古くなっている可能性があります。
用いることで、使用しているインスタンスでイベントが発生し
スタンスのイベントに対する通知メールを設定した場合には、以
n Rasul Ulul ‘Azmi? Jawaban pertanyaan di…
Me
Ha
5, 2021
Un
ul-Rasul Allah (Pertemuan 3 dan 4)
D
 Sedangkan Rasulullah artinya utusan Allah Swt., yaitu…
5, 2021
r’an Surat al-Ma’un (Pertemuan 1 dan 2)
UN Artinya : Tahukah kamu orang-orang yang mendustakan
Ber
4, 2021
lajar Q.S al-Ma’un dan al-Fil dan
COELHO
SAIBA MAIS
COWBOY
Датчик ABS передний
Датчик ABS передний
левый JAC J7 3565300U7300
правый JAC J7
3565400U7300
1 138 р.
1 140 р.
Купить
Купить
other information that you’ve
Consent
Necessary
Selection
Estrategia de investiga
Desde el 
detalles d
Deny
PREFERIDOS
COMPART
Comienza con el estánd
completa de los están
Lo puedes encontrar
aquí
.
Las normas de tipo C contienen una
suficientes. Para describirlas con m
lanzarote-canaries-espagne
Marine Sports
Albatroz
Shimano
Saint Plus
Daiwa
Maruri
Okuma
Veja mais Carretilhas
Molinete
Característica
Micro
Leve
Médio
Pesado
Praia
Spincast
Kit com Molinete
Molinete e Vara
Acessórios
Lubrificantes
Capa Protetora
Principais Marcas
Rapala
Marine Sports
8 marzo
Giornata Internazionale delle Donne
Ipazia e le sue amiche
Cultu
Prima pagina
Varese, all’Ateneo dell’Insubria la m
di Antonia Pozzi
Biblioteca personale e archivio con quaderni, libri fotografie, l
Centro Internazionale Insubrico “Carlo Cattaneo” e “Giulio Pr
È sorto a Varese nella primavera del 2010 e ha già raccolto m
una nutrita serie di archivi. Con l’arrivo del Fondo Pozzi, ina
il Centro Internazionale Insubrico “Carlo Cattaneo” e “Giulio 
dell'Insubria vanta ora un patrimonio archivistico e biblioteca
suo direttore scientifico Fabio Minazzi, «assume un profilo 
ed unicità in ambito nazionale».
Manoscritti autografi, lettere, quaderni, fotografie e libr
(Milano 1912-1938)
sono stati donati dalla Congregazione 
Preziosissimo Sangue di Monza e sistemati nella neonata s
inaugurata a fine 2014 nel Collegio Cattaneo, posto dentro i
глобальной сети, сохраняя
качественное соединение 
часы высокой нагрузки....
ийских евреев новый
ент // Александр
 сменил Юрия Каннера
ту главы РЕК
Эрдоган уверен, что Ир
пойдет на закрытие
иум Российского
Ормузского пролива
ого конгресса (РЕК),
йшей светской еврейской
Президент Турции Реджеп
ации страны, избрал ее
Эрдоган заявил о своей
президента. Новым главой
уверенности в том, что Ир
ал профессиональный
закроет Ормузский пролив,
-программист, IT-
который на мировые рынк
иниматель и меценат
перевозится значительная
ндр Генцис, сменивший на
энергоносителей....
• • • • • • •
* [DIRECTIONS FOR THIS TASK] All the lines above should come back exactly as written.

* [SOLUTION TO THIS EXERCISE]
古くなっている可能性があります。
用いることで、使用しているインスタンスでイベントが発生し
スタンスのイベントに対する通知メールを設定した場合には、以
n Rasul Ulul ‘Azmi? Jawaban pertanyaan di…
Me
Ha
5, 2021
Un
ul-Rasul Allah (Pertemuan 3 dan 4)
D
 Sedangkan Rasulullah artinya utusan Allah Swt., yaitu…
5, 2021
r’an Surat al-Ma’un (Pertemuan 1 dan 2)
UN Artinya : Tahukah kamu orang-orang yang mendustakan
Ber
4, 2021
lajar Q.S al-Ma’un dan al-Fil dan
COELHO
SAIBA MAIS
COWBOY
Датчик ABS передний
Датчик ABS передний
левый JAC J7 3565300U7300
правый JAC J7
3565400U7300
1 138 р.
1 140 р.
Купить
Купить
other information that you’ve
Consent
Necessary
Selection
Estrategia de investiga
Desde el 
detalles d
Deny
PREFERIDOS
COMPART
Comienza con el estánd
completa de los están
Lo puedes encontrar
aquí
.
Las normas de tipo C contienen una
suficientes. Para describirlas con m
lanzarote-canaries-espagne
Marine Sports
Albatroz
Shimano
Saint Plus
Daiwa
Maruri
Okuma
Veja mais Carretilhas
Molinete
Característica
Micro
Leve
Médio
Pesado
Praia
Spincast
Kit com Molinete
Molinete e Vara
Acessórios
Lubrificantes
Capa Protetora
Principais Marcas
Rapala
Marine Sports
8 marzo
Giornata Internazionale delle Donne
Ipazia e le sue amiche
Cultu
Prima pagina
Varese, all’Ateneo dell’Insubria la m
di Antonia Pozzi
Biblioteca personale e archivio con quaderni, libri fotografie, l
Centro Internazionale Insubrico “Carlo Cattaneo” e “Giulio Pr
È sorto a Varese nella primavera del 2010 e ha già raccolto m
una nutrita serie di archivi. Con l’arrivo del Fondo Pozzi, ina
il Centro Internazionale Insubrico “Carlo Cattaneo” e “Giulio 
dell'Insubria vanta ora un patrimonio archivistico e biblioteca
suo direttore scientifico Fabio Minazzi, «assume un profilo 
ed unicità in ambito nazionale».
Manoscritti autografi, lettere, quaderni, fotografie e libr
(Milano 1912-1938)
sono stati donati dalla Congregazione 
Preziosissimo Sangue di Monza e sistemati nella neonata s
inaugurata a fine 2014 nel Collegio Cattaneo, posto dentro i
глобальной сети, сохраняя
качественное соединение 
часы высокой нагрузки....
ийских евреев новый
ент // Александр
 сменил Юрия Каннера
ту главы РЕК
Эрдоган уверен, что Ир
пойдет на закрытие
иум Российского
Ормузского пролива
ого конгресса (РЕК),
йшей светской еврейской
Президент Турции Реджеп
ации страны, избрал ее
Эрдоган заявил о своей
президента. Новым главой
уверенности в том, что Ир
ал профессиональный
закроет Ормузский пролив,
-программист, IT-
который на мировые рынк
иниматель и меценат
перевозится значительная
ндр Генцис, сменивший на
энергоносителей....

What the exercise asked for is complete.